I think back to high school when I realized I was gay and was hoping and praying no one in my Catholic High School knew. I thought I did a pretty good job hiding it and paid the price by withdrawing, suffering from depression, and emotionally shutting down. I carried a story about high school up until this year when finding friends on Facebook gave me the opportunity to reconnect with so many alumni. I actually thought my high school friends would not even remember me and even blew off my 20 year reunion a few years ago as a way to keep the story alive about feeling so disconnected in high school.
As I began to reestablish connections with high school friends, I saw how all of our lives held many versions of “coming out in the world” – whether it was getting married, finding a life partner, having children, moving away from family, getting a divorce, having to deal with children who have special needs, or being courageous in our careers. Every day we have the chance to come out. Over the last 20 years, I have come out as a gay woman to my family, my friends and my co-workers (that’s a story all unto itself). I have come out in many other areas of my life as well. I have had to accept myself as an entrepreneur and small business owner. I have declared myself to be a writer. I am out in the world as a Life Coach.
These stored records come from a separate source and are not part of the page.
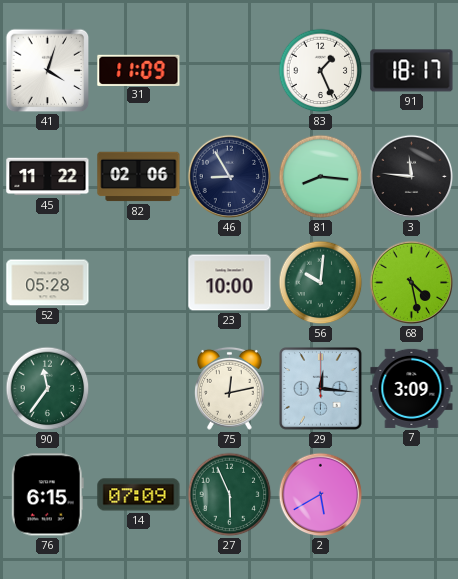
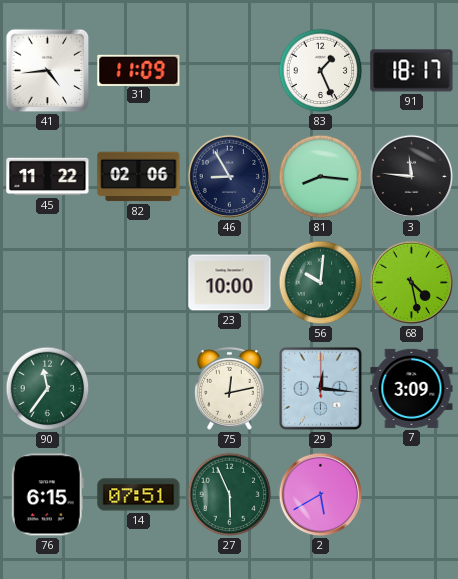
41: 4:03 -> 4:44
52: 05:28 -> none
14: 07:09 -> 07:51
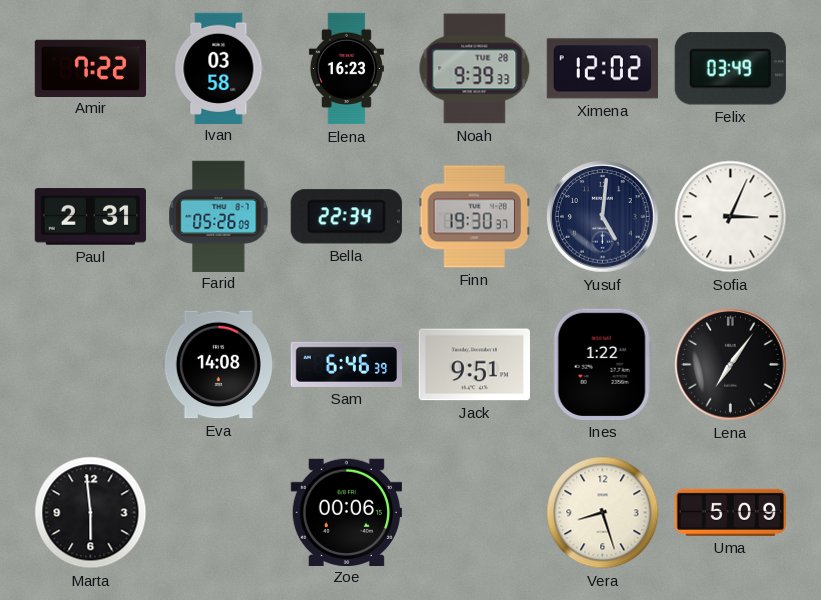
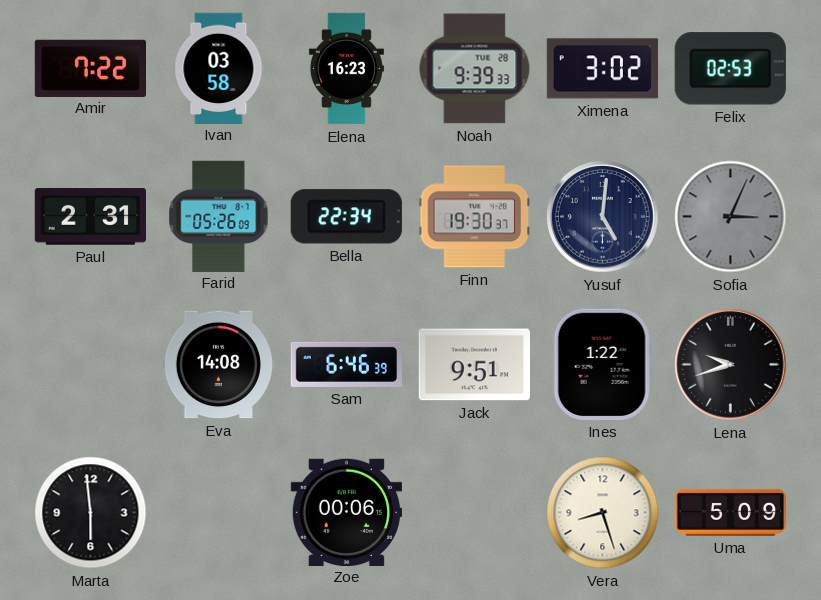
Ximena: 12:02 -> 3:02
Felix: 03:49 -> 02:53
Sofia dial: white -> grey
Lena: 7:06 -> 9:42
Each one of these parts of my life is a chance to shine my light – to play bigger – and to stop hiding who I am.
How do you come out in the world? How do you want to come out fully and shine your light for the entire world to see? Let’s all have a coming out party!
Thanks!
Mary Anne
This is dedicated to all my family and friends—especially to my friends from Paramus Catholic High School for accepting me after 20+ years (despite my blowing off the reunion).